What do a Renaissance beauty, a writer with a headscarf and a Soviet heroine have in common? The three of them, having invited a group of friends, rush onto the stage to tell everyone what it means to be a woman in Lithuania. In a country where the "Men Only" magazine still mocks emancipation, where the interwar organized fashion court and a woman's love for a woman was best pretending to be a man, where one of the first women in Europe was given the right to vote, where the seeds of feminist light still struggle to take root and bloom, and actresses still the most necessary to play young lovers or their mothers.

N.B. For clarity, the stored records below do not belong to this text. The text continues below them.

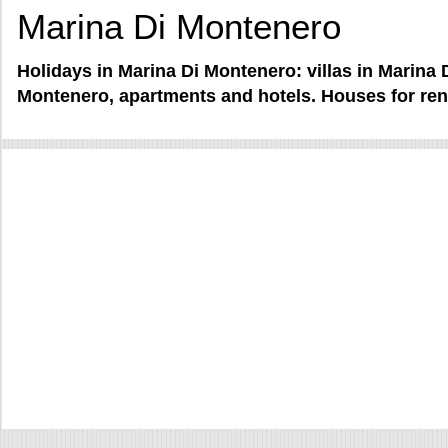
Marina Di Montenero
Holidays in Marina Di Montenero: villas in Marina
Montenero, apartments and hotels. Houses for ren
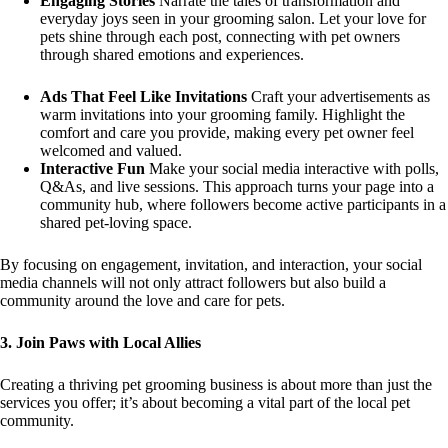
Engaging Stories
Narrate the tales of transformation and
everyday joys seen in your grooming salon. Let your love for
pets shine through each post, connecting with pet owners
through shared emotions and experiences.
Ads That Feel Like Invitations
Craft your advertisements as
warm invitations into your grooming family. Highlight the
comfort and care you provide, making every pet owner feel
welcomed and valued.
Interactive Fun
Make your social media interactive with polls,
Q&As, and live sessions. This approach turns your page into a
community hub, where followers become active participants in a
shared pet-loving space.
By focusing on engagement, invitation, and interaction, your social
media channels will not only attract followers but also build a
community around the love and care for pets.
3. Join Paws with Local Allies
Creating a thriving pet grooming business is about more than just the
services you offer; it’s about becoming a vital part of the local pet
community.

Alongside Asta, Ieva, Marija, Rugilė and Vaiva, Barbora, Bona, Dalia, Julija, Marytė and Teklė, who have earned a place in Lithuanian history, will appear on the stage. They will tell you what the current young Lithuanian women are like and what tradition gave birth to them. We will remember how unfriendly the history of Lithuania can be for women: there is not much room for them here, and all those who managed to break into it did not do without the help of male power or great beauty. But what if you want to be a part of your country's history, even though you're neither exceptionally beautiful nor terribly powerful? Maybe burn this representation of women and after performing the witch dance start creating a new tradition with your work?
With the help of music, the audience of the performance-concert "Lithuanian Women" will be transported to different historical periods and different stages of a woman's life by stories based on real facts and fictional stories. Sincere excitement will be replaced by funny stories, and them by bitter irony. Things that shouldn't be said will be said and things that aren't necessarily funny will be laughed at. So that blossoming primroses adorn the proud heads of women, men and everyone in between.